### PROBLEM
Look below and pull out each line with the word "vcell".

[Before-and-after page screenshots]
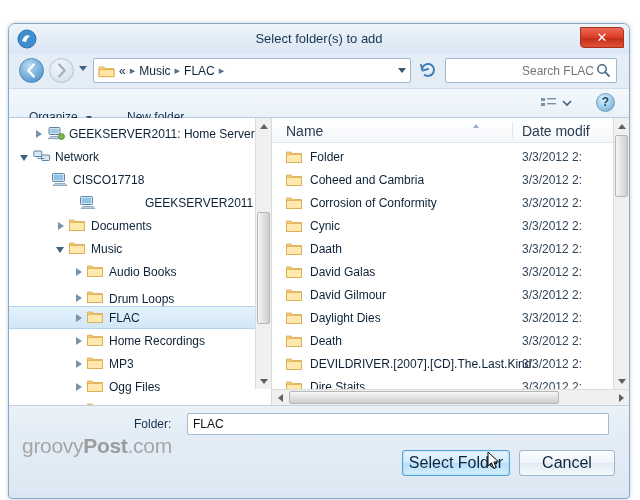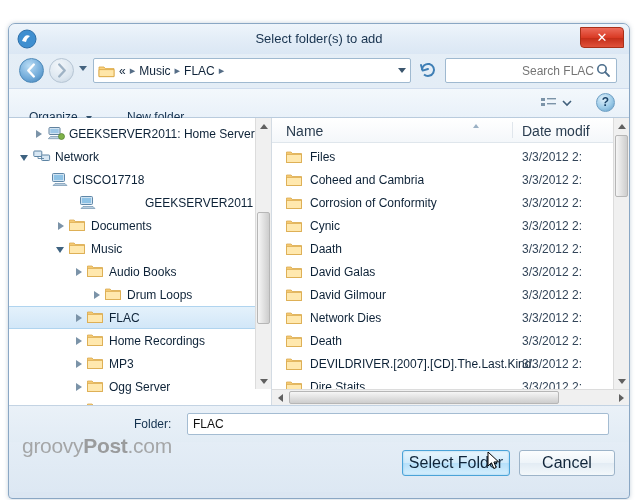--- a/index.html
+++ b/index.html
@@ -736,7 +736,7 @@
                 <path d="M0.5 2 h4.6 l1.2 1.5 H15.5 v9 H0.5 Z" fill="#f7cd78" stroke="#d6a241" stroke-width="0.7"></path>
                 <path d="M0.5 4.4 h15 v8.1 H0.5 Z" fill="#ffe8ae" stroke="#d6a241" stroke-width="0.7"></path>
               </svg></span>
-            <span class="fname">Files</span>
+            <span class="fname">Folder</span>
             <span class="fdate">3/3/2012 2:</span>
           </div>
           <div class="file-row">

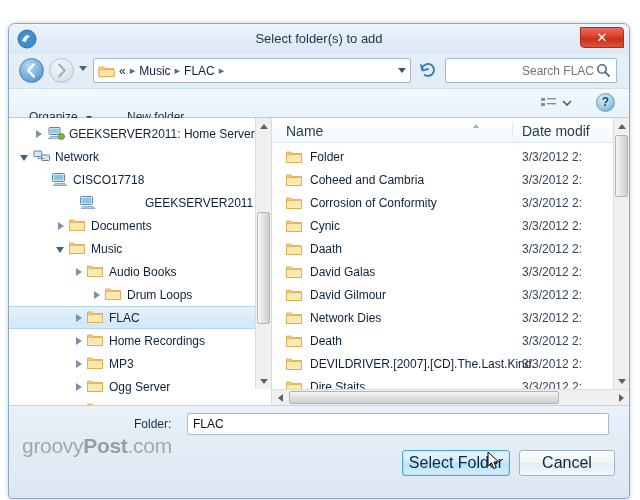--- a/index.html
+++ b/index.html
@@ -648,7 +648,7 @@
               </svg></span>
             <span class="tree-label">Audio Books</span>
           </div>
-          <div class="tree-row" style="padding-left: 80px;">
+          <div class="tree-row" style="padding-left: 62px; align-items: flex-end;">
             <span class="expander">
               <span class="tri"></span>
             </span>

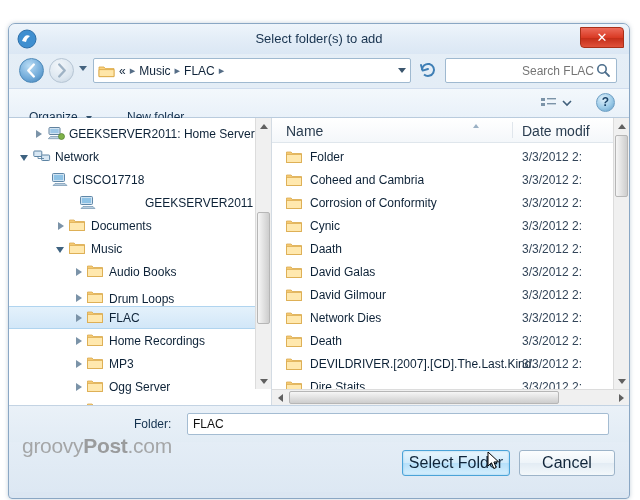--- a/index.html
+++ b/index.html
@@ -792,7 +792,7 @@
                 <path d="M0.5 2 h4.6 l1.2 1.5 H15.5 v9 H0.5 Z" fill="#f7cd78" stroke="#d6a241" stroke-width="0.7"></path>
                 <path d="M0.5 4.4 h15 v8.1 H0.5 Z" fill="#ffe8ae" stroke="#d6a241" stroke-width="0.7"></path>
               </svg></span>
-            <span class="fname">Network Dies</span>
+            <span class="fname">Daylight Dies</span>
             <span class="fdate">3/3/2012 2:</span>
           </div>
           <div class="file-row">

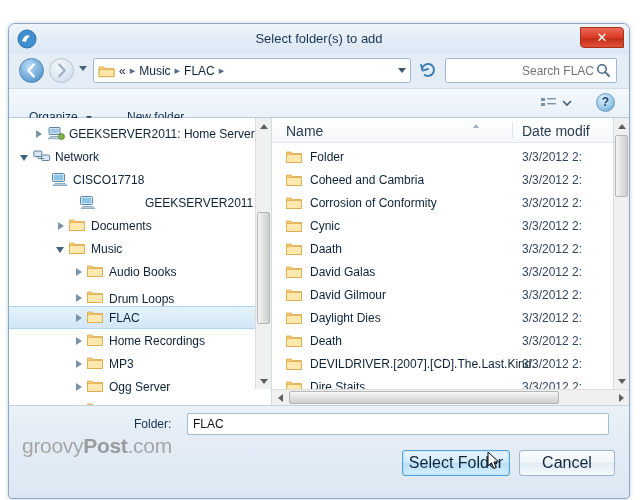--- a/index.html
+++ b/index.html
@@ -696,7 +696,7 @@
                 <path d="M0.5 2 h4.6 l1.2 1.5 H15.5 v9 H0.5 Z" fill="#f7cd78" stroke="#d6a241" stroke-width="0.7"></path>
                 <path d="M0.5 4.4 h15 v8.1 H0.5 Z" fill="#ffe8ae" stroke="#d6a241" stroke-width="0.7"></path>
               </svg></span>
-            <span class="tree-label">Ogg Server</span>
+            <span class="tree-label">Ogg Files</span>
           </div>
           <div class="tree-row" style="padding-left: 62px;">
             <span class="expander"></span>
...
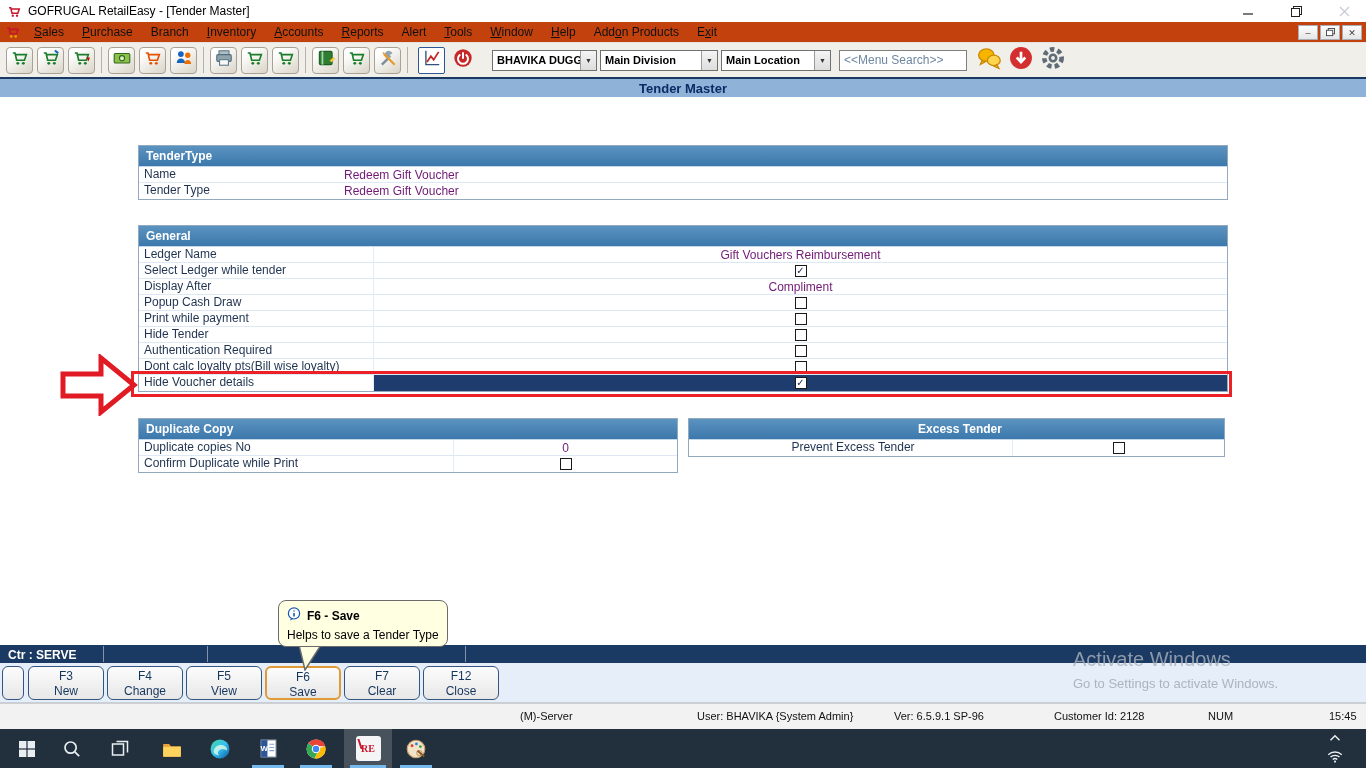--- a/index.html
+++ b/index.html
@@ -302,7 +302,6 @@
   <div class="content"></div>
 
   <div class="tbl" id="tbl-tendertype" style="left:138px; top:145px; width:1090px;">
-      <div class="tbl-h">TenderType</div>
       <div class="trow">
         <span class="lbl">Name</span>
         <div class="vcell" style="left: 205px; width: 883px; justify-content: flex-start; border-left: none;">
==
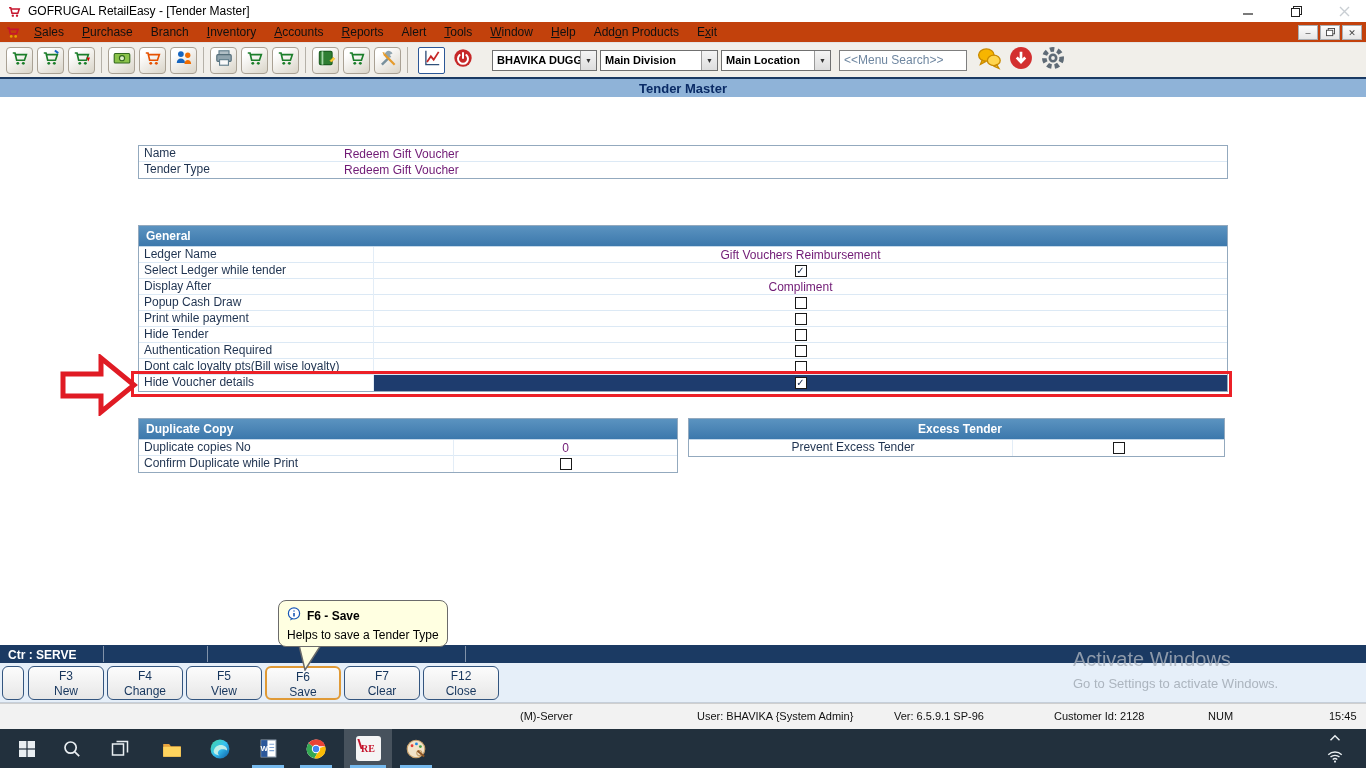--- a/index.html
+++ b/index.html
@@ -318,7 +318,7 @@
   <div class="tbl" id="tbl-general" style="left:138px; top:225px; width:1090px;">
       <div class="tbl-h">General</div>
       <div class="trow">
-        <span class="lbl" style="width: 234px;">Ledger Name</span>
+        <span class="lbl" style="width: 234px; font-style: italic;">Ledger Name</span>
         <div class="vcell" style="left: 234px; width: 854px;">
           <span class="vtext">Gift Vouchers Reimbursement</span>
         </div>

### WORKED SOLUTION
         <div class="vcell" style="left: 205px; width: 883px; justify-content: flex-start; border-left: none;">
         <div class="vcell" style="left: 234px; width: 854px;">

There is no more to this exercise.